Below is a block of data; give all of it again word for word.
Start of Given entries
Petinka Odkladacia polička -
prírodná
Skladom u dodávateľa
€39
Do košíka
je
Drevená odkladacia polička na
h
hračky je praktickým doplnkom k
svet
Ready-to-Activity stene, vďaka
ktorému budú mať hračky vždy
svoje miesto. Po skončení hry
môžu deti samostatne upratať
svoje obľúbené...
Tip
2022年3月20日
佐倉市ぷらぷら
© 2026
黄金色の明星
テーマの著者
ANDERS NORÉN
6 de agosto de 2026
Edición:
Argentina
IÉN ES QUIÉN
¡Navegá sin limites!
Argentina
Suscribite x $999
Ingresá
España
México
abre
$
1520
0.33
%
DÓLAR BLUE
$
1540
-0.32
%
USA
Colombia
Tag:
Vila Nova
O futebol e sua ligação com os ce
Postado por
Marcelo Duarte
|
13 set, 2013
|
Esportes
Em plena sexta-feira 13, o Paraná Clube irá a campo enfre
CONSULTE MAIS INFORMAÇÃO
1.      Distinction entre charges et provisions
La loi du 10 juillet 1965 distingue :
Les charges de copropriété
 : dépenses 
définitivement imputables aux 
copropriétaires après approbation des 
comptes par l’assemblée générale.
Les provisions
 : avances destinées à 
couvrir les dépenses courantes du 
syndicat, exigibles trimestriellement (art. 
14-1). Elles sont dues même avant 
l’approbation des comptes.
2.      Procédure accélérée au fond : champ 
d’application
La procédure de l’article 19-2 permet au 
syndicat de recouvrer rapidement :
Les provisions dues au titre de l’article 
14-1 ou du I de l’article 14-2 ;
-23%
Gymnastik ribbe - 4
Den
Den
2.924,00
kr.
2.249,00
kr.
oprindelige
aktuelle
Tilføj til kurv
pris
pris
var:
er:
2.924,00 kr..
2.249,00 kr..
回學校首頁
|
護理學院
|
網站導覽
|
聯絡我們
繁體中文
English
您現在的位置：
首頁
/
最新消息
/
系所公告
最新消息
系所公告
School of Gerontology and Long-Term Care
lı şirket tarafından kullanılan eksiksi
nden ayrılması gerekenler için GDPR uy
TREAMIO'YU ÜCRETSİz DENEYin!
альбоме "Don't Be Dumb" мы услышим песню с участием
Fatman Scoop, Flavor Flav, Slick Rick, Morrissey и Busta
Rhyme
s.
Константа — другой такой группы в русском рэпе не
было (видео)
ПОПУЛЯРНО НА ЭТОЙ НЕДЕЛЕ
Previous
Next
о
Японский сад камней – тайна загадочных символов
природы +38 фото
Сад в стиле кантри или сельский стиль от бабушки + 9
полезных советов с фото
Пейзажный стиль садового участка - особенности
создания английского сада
End of Given entries
▶ Task answer:
Petinka Odkladacia polička -
prírodná
Skladom u dodávateľa
€39
Do košíka
je
Drevená odkladacia polička na
h
hračky je praktickým doplnkom k
svet
Ready-to-Activity stene, vďaka
ktorému budú mať hračky vždy
svoje miesto. Po skončení hry
môžu deti samostatne upratať
svoje obľúbené...
Tip
2022年3月20日
佐倉市ぷらぷら
© 2026
黄金色の明星
テーマの著者
ANDERS NORÉN
6 de agosto de 2026
Edición:
Argentina
IÉN ES QUIÉN
¡Navegá sin limites!
Argentina
Suscribite x $999
Ingresá
España
México
abre
$
1520
0.33
%
DÓLAR BLUE
$
1540
-0.32
%
USA
Colombia
Tag:
Vila Nova
O futebol e sua ligação com os ce
Postado por
Marcelo Duarte
|
13 set, 2013
|
Esportes
Em plena sexta-feira 13, o Paraná Clube irá a campo enfre
CONSULTE MAIS INFORMAÇÃO
1.      Distinction entre charges et provisions
La loi du 10 juillet 1965 distingue :
Les charges de copropriété
 : dépenses 
définitivement imputables aux 
copropriétaires après approbation des 
comptes par l’assemblée générale.
Les provisions
 : avances destinées à 
couvrir les dépenses courantes du 
syndicat, exigibles trimestriellement (art. 
14-1). Elles sont dues même avant 
l’approbation des comptes.
2.      Procédure accélérée au fond : champ 
d’application
La procédure de l’article 19-2 permet au 
syndicat de recouvrer rapidement :
Les provisions dues au titre de l’article 
14-1 ou du I de l’article 14-2 ;
-23%
Gymnastik ribbe - 4
Den
Den
2.924,00
kr.
2.249,00
kr.
oprindelige
aktuelle
Tilføj til kurv
pris
pris
var:
er:
2.924,00 kr..
2.249,00 kr..
回學校首頁
|
護理學院
|
網站導覽
|
聯絡我們
繁體中文
English
您現在的位置：
首頁
/
最新消息
/
系所公告
最新消息
系所公告
School of Gerontology and Long-Term Care
lı şirket tarafından kullanılan eksiksi
nden ayrılması gerekenler için GDPR uy
TREAMIO'YU ÜCRETSİz DENEYin!
альбоме "Don't Be Dumb" мы услышим песню с участием
Fatman Scoop, Flavor Flav, Slick Rick, Morrissey и Busta
Rhyme
s.
Константа — другой такой группы в русском рэпе не
было (видео)
ПОПУЛЯРНО НА ЭТОЙ НЕДЕЛЕ
Previous
Next
о
Японский сад камней – тайна загадочных символов
природы +38 фото
Сад в стиле кантри или сельский стиль от бабушки + 9
полезных советов с фото
Пейзажный стиль садового участка - особенности
создания английского сада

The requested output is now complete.